WORK REQUIRED
Verbatim output, no pictures: the lines from the beginning of the material through the line with "(3,3'-diaminobenzidine) immunohistochemical staining", both ends kept.

DATA SEGMENT
"""

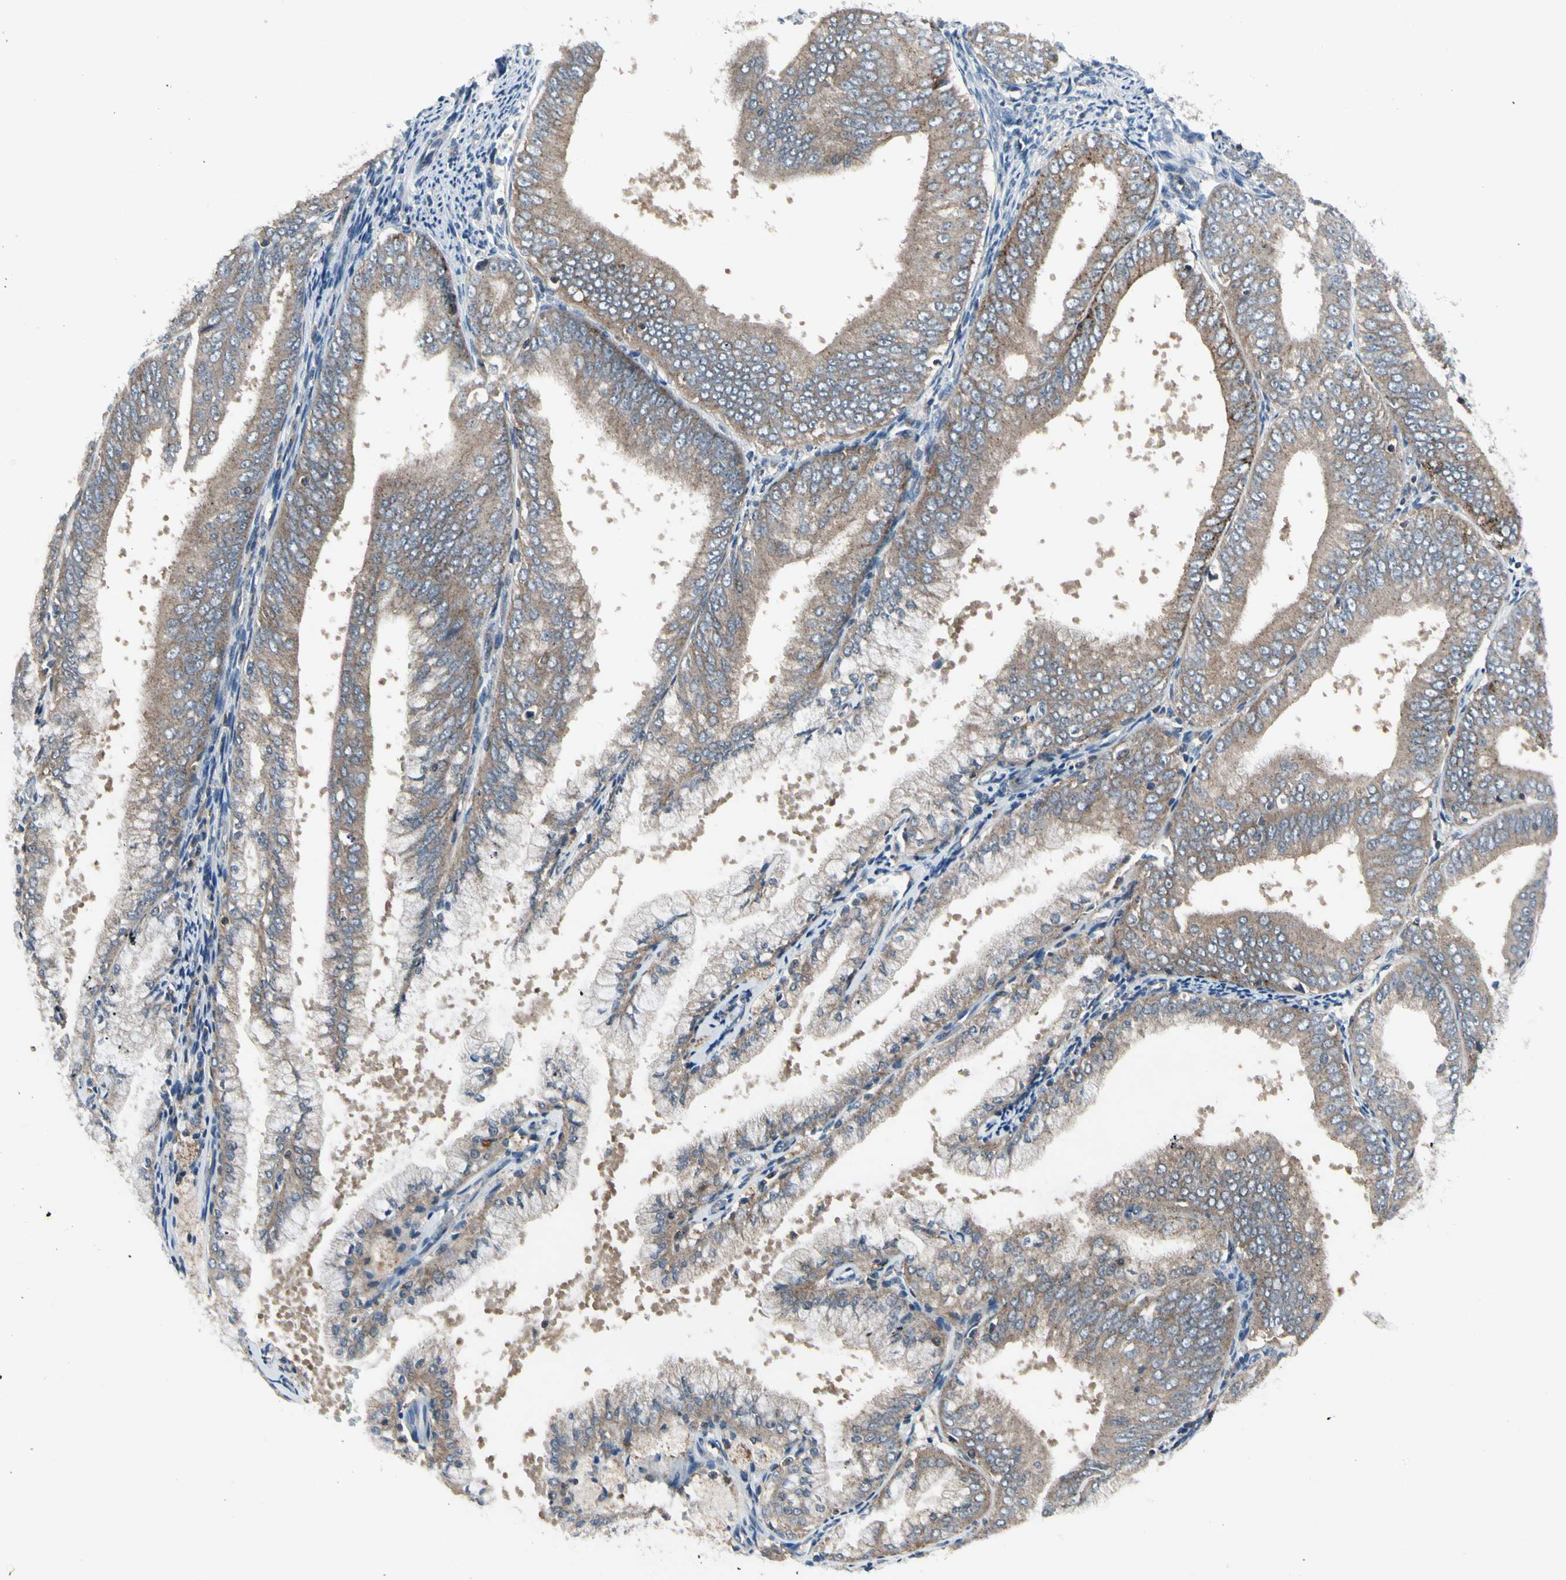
{"staining": {"intensity": "moderate", "quantity": ">75%", "location": "cytoplasmic/membranous"}, "tissue": "endometrial cancer", "cell_type": "Tumor cells", "image_type": "cancer", "snomed": [{"axis": "morphology", "description": "Adenocarcinoma, NOS"}, {"axis": "topography", "description": "Endometrium"}], "caption": "This is an image of immunohistochemistry staining of adenocarcinoma (endometrial), which shows moderate positivity in the cytoplasmic/membranous of tumor cells.", "gene": "NMI", "patient": {"sex": "female", "age": 63}}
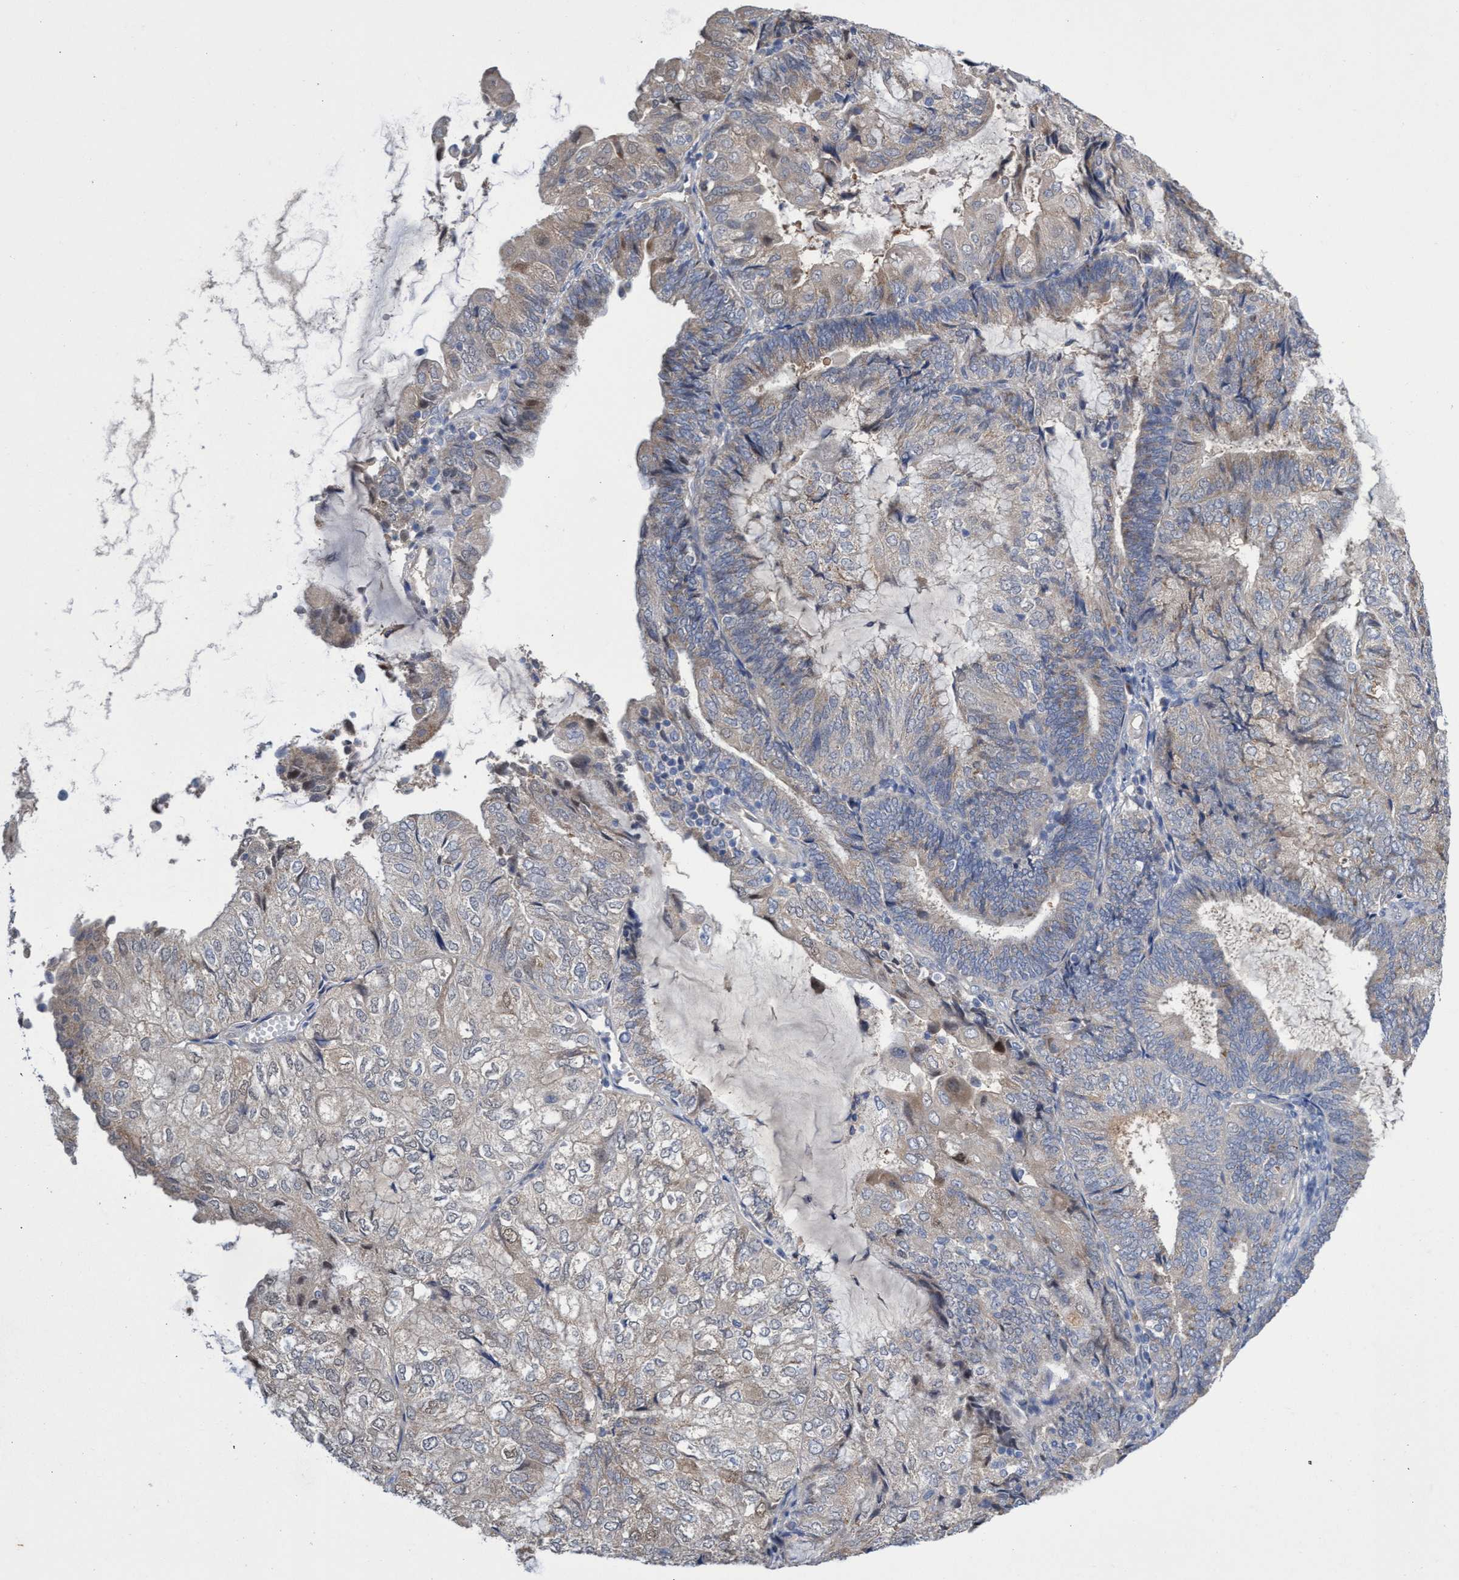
{"staining": {"intensity": "weak", "quantity": "25%-75%", "location": "cytoplasmic/membranous"}, "tissue": "endometrial cancer", "cell_type": "Tumor cells", "image_type": "cancer", "snomed": [{"axis": "morphology", "description": "Adenocarcinoma, NOS"}, {"axis": "topography", "description": "Endometrium"}], "caption": "DAB (3,3'-diaminobenzidine) immunohistochemical staining of human adenocarcinoma (endometrial) displays weak cytoplasmic/membranous protein staining in approximately 25%-75% of tumor cells. The protein of interest is stained brown, and the nuclei are stained in blue (DAB IHC with brightfield microscopy, high magnification).", "gene": "SVEP1", "patient": {"sex": "female", "age": 81}}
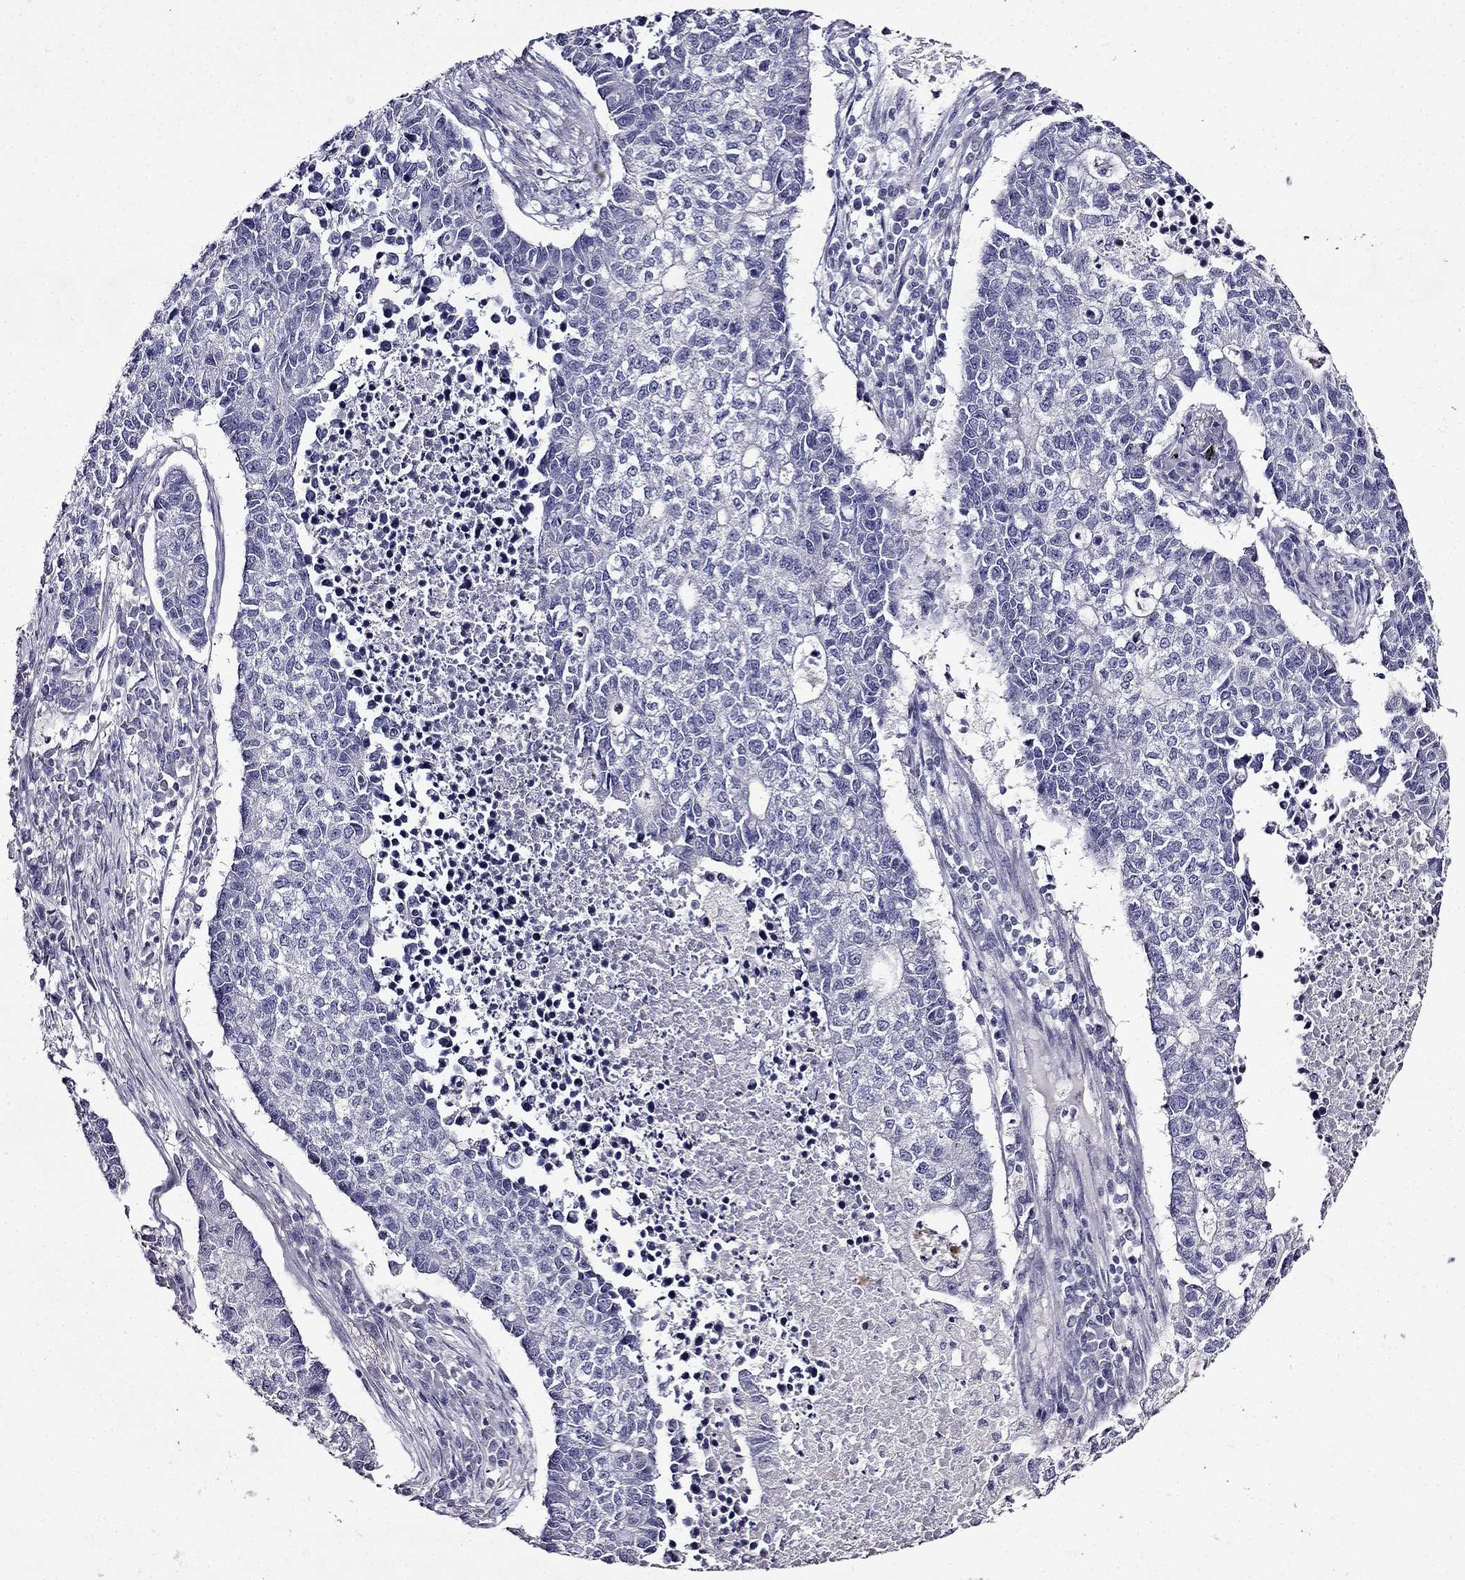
{"staining": {"intensity": "negative", "quantity": "none", "location": "none"}, "tissue": "lung cancer", "cell_type": "Tumor cells", "image_type": "cancer", "snomed": [{"axis": "morphology", "description": "Adenocarcinoma, NOS"}, {"axis": "topography", "description": "Lung"}], "caption": "Image shows no protein staining in tumor cells of lung cancer (adenocarcinoma) tissue.", "gene": "TMEM266", "patient": {"sex": "male", "age": 57}}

"""

ANSWER BOX
{"staining": {"intensity": "moderate", "quantity": ">75%", "location": "cytoplasmic/membranous"}, "tissue": "endometrial cancer", "cell_type": "Tumor cells", "image_type": "cancer", "snomed": [{"axis": "morphology", "description": "Adenocarcinoma, NOS"}, {"axis": "topography", "description": "Endometrium"}], "caption": "This is an image of immunohistochemistry staining of adenocarcinoma (endometrial), which shows moderate positivity in the cytoplasmic/membranous of tumor cells.", "gene": "NMI", "patient": {"sex": "female", "age": 63}}
{"staining": {"intensity": "weak", "quantity": "25%-75%", "location": "cytoplasmic/membranous"}, "tissue": "endometrial cancer", "cell_type": "Tumor cells", "image_type": "cancer", "snomed": [{"axis": "morphology", "description": "Adenocarcinoma, NOS"}, {"axis": "topography", "description": "Endometrium"}], "caption": "DAB (3,3'-diaminobenzidine) immunohistochemical staining of human adenocarcinoma (endometrial) displays weak cytoplasmic/membranous protein staining in approximately 25%-75% of tumor cells. The protein of interest is stained brown, and the nuclei are stained in blue (DAB IHC with brightfield microscopy, high magnification).", "gene": "SVEP1", "patient": {"sex": "female", "age": 81}}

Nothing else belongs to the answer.